We got an overview of the costs as part of the introduction to therapy services and I nearly panicked when I saw how much it cost. Not because it felt like a waste of money but like I mentioned, healthcare in the US is expensive. At the time we had two children in daycare full time, so funding the therapy was another huge expense.
In our case, the therapist don’t accept insurance. Instead we have to pay each month and then get a bill that we can then submit to health insurance for potential reimbursement. It all depends on what other medical situations we have going on in a given year, whether or not any of it actually gets refunded, It is based on where we are in the process of meeting our deductible. Even if we don’t think we will get any reimbursement for a bill, I always submit them to insurance because it at least counts toward our deductible and may save us money on medical expenses later on in the year.

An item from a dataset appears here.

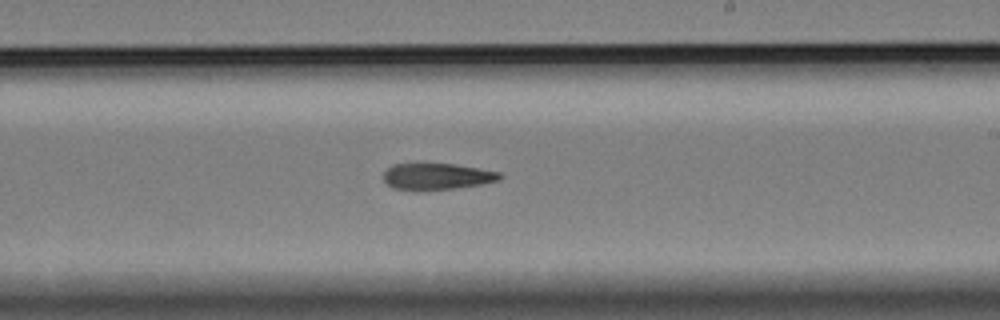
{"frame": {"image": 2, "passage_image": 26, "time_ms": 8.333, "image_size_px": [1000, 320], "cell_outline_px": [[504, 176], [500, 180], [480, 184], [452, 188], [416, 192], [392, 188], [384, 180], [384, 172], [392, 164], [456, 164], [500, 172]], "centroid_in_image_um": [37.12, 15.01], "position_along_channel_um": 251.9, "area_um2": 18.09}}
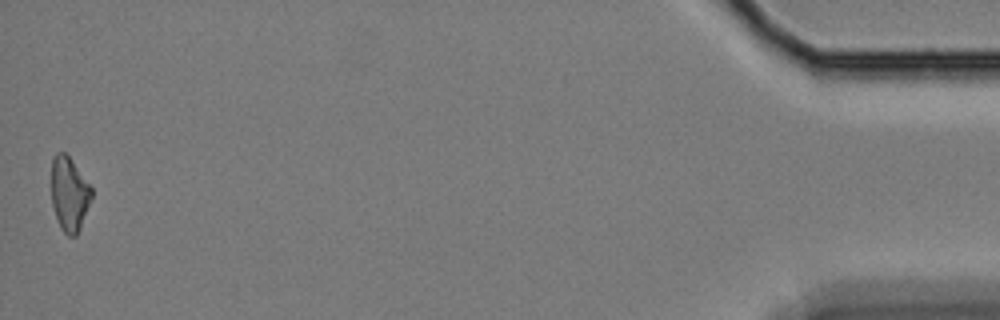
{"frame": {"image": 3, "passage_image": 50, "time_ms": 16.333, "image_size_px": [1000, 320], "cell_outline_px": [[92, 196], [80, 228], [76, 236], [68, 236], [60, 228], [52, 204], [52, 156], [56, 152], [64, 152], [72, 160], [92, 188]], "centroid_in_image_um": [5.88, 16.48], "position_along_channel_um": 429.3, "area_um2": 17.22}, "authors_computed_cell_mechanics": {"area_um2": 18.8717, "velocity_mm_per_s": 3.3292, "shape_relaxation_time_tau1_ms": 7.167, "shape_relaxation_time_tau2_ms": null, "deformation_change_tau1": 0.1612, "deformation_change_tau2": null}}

Even though the cost is steep it is worth the price for us. I say that knowing we are incredibly privileged to be able to afford this. We have seen such progress in my son. Watching his confidence grow over the year and a half we have been in therapy has truly been one of the best parts of being a mom.
Ways to make it more affordable
There are some ways to help make therapy more affordable. The organization that we go through has a sliding scale option. We weren’t sure if we qualify. We applied anyway and were approved for a reduced rate. Any savings is helpful. I recommend asking any potential therapists about this option in case it exists. If it does, apply regardless of your income. The worst they are going to say is you don’t qualify.
I know there are organizations out there that have scholarships or grants you can apply for you and your child to attend therapeutic events. These include camps and intensive sessions. Child Mind Institute and SMart Center are two that offer grants and scholarships.
What to do if affording therapy is not an option
Even with looking into the cost savings measures, therapy may not be a viable option for some people. There are still some great resources out there that can help.
I mentioned in last week’s post that I find the therapy to be just as helpful to me to learn the best ways to support my son. I was admittedly in the cycle of negative reinforcement rescuing him when he wouldn’t speak. My favorite resource for all sorts of great information is the Selective Mutism Association. They have tons of free videos and resources that you can get to learn about the best ways to help support your kid. This helps achieve some of the benefits of therapy. There are other great resources out there. I have linked to a few in my post about defining Selective Mutism.
I’d love to hear in the comments other people’s experiences. What is the cost of Selective Mutism outside of the US? How have others found ways to make the cost of therapy in the US more affordable?